BEGIN

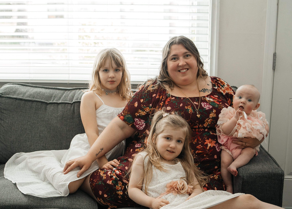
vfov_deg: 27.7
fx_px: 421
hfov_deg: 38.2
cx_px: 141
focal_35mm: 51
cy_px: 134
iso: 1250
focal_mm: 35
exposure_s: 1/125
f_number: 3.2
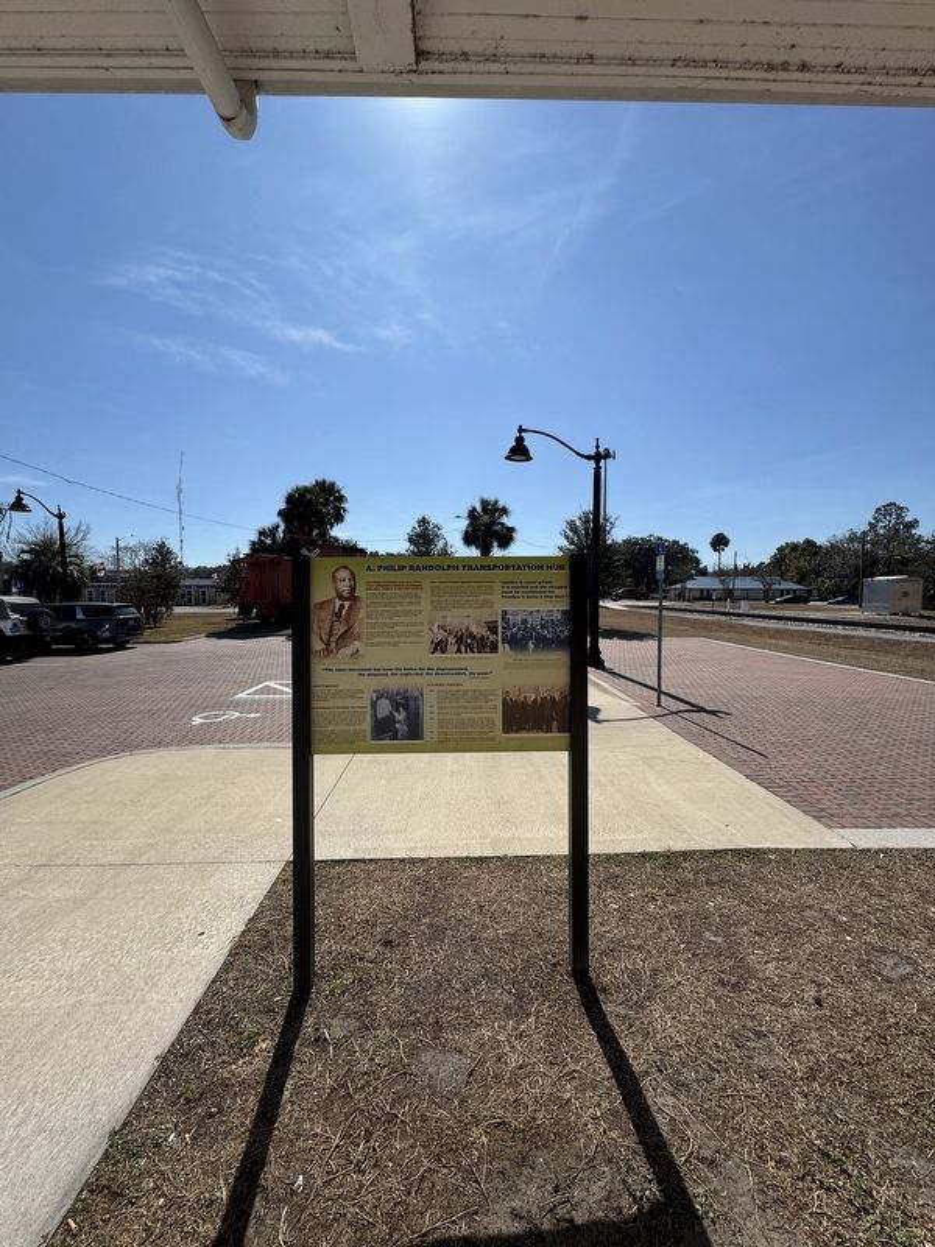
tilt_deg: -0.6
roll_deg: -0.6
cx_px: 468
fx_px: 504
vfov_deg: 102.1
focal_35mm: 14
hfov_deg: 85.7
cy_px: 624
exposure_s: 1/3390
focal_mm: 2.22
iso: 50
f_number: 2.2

END
BEGIN

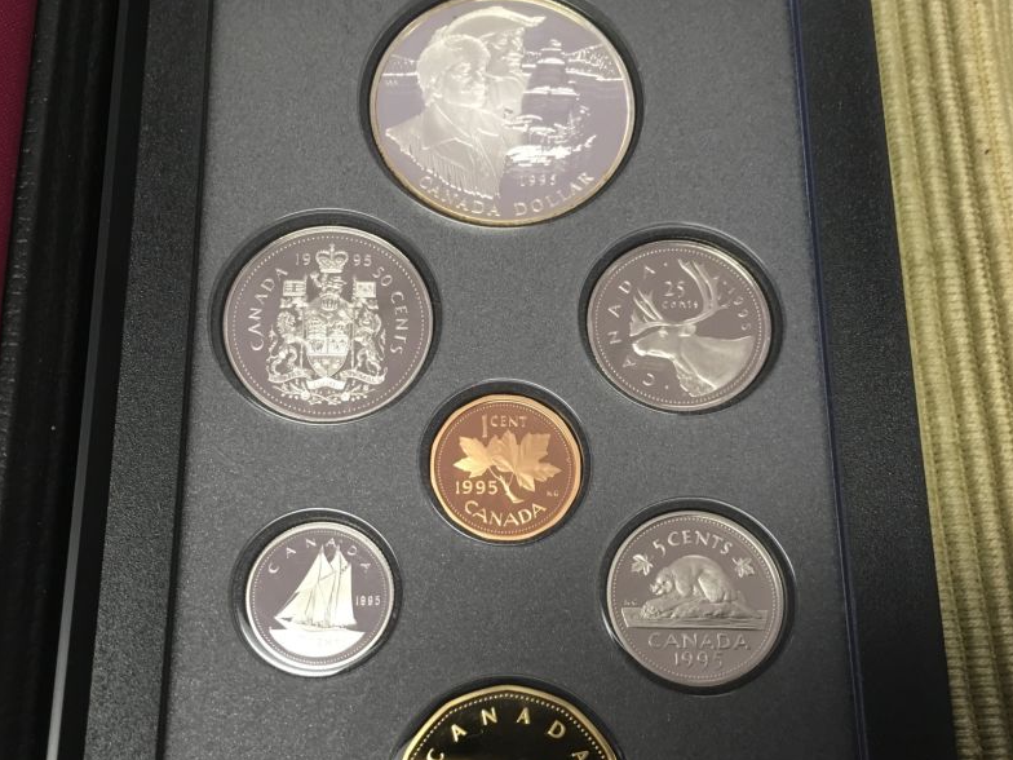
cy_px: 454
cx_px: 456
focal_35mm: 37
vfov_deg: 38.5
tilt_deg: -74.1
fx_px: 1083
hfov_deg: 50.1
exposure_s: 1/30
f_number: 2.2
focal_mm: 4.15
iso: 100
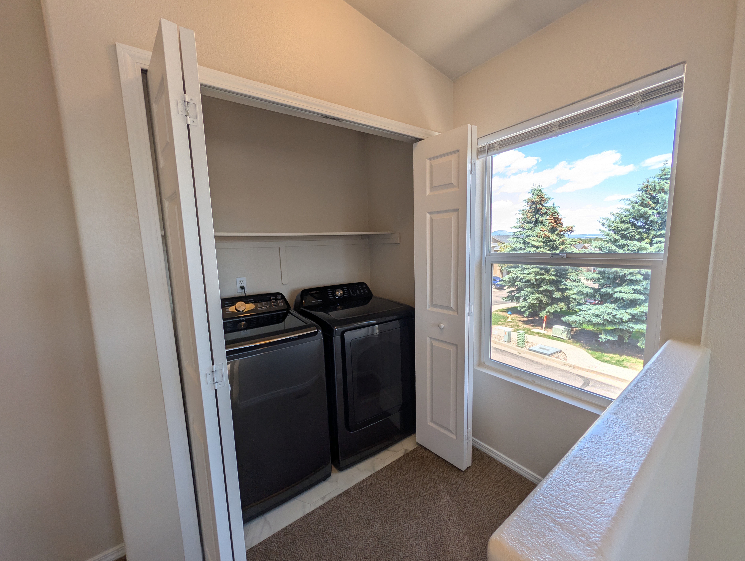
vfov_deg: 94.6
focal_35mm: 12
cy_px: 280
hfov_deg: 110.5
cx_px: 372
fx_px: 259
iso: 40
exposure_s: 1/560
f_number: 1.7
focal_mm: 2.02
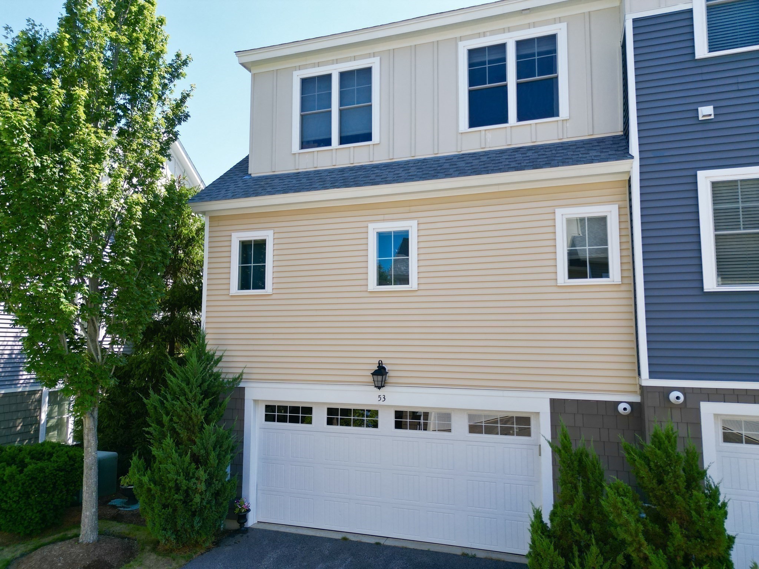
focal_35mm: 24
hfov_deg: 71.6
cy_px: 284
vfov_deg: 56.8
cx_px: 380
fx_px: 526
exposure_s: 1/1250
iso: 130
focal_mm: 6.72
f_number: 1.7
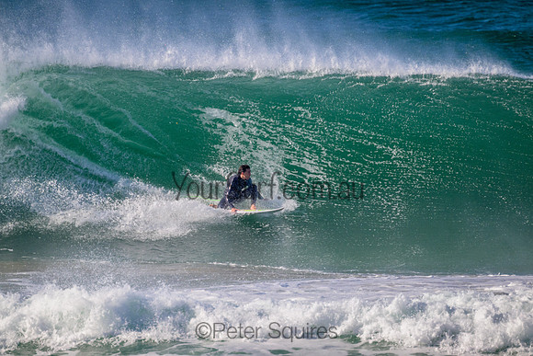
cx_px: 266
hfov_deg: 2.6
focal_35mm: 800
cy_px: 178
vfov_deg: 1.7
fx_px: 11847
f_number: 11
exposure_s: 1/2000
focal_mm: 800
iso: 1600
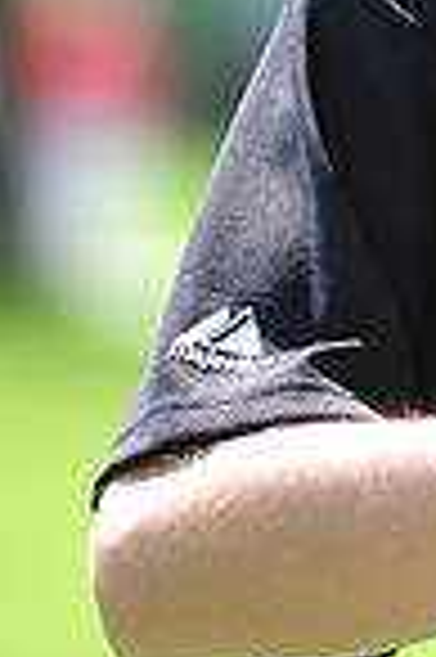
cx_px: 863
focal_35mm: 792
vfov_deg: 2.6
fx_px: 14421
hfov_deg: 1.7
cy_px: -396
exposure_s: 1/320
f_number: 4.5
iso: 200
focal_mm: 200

END

* [Problem to solve]: Above are records; repeat only the lines from the line with "exposure_s: 1/2000" through the line with "focal_mm: 200", and leave pictures out.

* [Output of the exercise]:
exposure_s: 1/2000
focal_mm: 800
iso: 1600
cx_px: 863
focal_35mm: 792
vfov_deg: 2.6
fx_px: 14421
hfov_deg: 1.7
cy_px: -396
exposure_s: 1/320
f_number: 4.5
iso: 200
focal_mm: 200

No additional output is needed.